Step 2 – Get rid of negative people
Seek out and surround yourself with POSITIVE people! Don’t let negative people get you down – it will dramatically alter the way you feel, work and live. We all know them; there is usually at least one person in our lives that is constantly moaning, and telling you that your latest idea won’t work. Creative people are sensitive people, therefore we tend to get sucked in by the negative ones, and before you know it, you’re feeling down yourself!
How many times have you told someone you have a great idea, only to hear, “that won’t work” or “ooh, I’m not sure about that, sounds a bit risky…” It’s very hard to ignore these people, you suddenly go from being all excited and creative to starting to wonder if they’re right, and before you know it you’ve binned the idea, and gone off to sit in front of the TV.
If you can’t bin the negative person from your life (because they’re related to you usually!), then learn to talk to them in a different way. Feel sorry for them that they can’t see how great your ideas are! But DON’T LET THEM GET TO YOU!
If you’re unsure about someone’s criticism, look at what they do, how they dress, the life they lead. Would you dress like that, do those things, think the way they do? Chances are you wouldn’t, so why would their advice relate to you? Have the confidence to believe in yourself and be able to smile sweetly at negative people – don’t let them get under your skin!
Try saying, “oh, I’m sorry you feel like that – I’m really excited about my idea, and looking forward to trying it out.” In other words, you’re saying “I’m not going to let you demotivate me!” After about the third time of doing this, the negative person will stop being negative towards you because they will learn what your reaction will be. They will realise they will get nowhere with this behaviour and may as well not go there! Try it – it works!
Surround yourself with positive people!
Remember you have a choice in life – you DON’T have to spend huge amounts of time with negative people – don’t immediately answer the phone when you see their number – choose when you feel like speaking to them. Chances are if you call them back an hour later, they will have calmed down and have less to moan about (they probably moaned to someone else because you didn’t answer the phone!).

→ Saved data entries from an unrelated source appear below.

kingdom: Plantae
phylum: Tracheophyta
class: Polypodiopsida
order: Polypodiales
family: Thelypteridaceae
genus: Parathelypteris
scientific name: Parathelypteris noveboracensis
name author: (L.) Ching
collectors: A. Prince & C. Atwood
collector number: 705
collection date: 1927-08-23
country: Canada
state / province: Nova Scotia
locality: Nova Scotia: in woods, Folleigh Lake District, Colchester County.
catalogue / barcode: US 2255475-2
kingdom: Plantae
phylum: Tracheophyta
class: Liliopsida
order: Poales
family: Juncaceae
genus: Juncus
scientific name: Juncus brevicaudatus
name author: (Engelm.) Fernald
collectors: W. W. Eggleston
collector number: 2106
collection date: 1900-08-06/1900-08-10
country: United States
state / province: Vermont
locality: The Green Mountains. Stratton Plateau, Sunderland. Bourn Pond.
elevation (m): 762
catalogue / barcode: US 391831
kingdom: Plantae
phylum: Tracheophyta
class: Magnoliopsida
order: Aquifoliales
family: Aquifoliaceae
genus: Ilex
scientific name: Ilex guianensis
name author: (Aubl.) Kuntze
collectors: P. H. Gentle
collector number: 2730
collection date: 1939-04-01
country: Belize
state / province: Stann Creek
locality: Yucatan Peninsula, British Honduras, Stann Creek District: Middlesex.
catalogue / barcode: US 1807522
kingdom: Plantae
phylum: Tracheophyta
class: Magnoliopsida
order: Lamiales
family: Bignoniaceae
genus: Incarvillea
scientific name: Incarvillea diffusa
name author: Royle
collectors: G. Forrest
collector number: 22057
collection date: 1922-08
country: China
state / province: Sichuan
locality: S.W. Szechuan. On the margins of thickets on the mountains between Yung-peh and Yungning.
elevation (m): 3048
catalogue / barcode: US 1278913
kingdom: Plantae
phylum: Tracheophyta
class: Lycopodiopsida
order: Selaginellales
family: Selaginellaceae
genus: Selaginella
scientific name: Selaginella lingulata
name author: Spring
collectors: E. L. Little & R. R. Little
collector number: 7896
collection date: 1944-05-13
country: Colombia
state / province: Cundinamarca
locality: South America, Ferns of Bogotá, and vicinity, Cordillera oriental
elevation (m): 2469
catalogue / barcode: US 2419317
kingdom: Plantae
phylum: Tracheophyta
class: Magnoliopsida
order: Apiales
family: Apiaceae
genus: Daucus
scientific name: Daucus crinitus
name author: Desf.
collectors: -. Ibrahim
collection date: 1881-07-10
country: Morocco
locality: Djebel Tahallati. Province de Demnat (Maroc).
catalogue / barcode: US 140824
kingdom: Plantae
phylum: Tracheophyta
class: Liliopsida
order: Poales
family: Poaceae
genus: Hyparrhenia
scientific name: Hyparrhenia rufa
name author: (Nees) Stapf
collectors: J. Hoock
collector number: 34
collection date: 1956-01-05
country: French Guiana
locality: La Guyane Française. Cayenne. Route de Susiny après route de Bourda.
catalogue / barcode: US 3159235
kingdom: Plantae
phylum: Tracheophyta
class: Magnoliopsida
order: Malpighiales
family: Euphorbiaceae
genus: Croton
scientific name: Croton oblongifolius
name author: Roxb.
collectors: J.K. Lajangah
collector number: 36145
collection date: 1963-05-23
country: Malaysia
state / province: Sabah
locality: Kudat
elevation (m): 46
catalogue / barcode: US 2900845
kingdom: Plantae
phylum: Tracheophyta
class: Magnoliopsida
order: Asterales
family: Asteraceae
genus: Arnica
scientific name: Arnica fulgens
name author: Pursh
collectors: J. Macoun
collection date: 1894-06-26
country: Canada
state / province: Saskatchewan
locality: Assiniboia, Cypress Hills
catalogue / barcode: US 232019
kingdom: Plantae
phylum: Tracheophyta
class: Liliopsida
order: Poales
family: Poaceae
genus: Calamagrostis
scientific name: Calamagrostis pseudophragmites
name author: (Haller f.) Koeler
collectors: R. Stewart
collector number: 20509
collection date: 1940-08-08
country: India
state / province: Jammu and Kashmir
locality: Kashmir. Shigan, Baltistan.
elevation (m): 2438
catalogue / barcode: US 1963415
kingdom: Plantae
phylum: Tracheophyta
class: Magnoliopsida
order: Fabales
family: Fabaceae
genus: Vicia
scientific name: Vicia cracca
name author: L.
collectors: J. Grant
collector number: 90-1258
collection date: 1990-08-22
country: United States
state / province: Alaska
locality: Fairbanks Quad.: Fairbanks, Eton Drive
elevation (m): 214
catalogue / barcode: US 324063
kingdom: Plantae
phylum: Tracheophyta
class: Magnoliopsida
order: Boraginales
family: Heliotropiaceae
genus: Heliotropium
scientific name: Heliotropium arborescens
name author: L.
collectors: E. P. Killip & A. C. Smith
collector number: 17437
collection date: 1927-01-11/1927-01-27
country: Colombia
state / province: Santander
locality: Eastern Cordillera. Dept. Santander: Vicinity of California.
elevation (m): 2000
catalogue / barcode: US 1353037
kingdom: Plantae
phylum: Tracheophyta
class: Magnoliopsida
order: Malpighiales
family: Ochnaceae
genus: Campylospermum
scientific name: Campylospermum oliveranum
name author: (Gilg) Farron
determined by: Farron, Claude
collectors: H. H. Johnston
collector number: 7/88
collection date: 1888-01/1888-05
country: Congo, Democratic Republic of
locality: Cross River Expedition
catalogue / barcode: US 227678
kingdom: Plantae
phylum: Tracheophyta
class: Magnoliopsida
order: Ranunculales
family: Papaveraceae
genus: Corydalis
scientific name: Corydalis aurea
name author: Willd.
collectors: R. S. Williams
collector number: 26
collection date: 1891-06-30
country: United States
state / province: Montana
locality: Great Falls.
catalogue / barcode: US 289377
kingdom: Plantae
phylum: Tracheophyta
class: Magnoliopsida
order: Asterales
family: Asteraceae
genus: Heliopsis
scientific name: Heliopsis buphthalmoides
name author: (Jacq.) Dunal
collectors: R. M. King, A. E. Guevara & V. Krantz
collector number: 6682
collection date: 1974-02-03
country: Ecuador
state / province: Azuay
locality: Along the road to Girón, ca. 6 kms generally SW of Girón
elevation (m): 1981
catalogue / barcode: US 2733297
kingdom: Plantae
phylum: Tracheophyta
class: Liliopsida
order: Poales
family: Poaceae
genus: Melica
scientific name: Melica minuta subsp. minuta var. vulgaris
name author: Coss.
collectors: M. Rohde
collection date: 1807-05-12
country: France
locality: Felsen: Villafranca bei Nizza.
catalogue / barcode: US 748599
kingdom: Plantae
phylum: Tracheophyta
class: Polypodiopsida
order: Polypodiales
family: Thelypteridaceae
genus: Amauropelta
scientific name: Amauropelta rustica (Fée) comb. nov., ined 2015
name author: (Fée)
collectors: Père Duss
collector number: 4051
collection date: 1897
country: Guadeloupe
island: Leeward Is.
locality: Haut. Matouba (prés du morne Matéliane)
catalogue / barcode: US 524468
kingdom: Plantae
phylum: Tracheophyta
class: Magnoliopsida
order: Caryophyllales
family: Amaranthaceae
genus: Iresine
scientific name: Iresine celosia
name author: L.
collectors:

If they drive you mad on email – add them to your junk filter – works brilliantly!
Remember you are unlikely to be able to change their behaviour completely – all you can do is change your behaviour towards them – see them differently, deal with them differently and you may just get a different result.
I have to say that this is one of the things that really moved me forward – once I started refusing to allow others to spoil my happiness, it really did make a difference.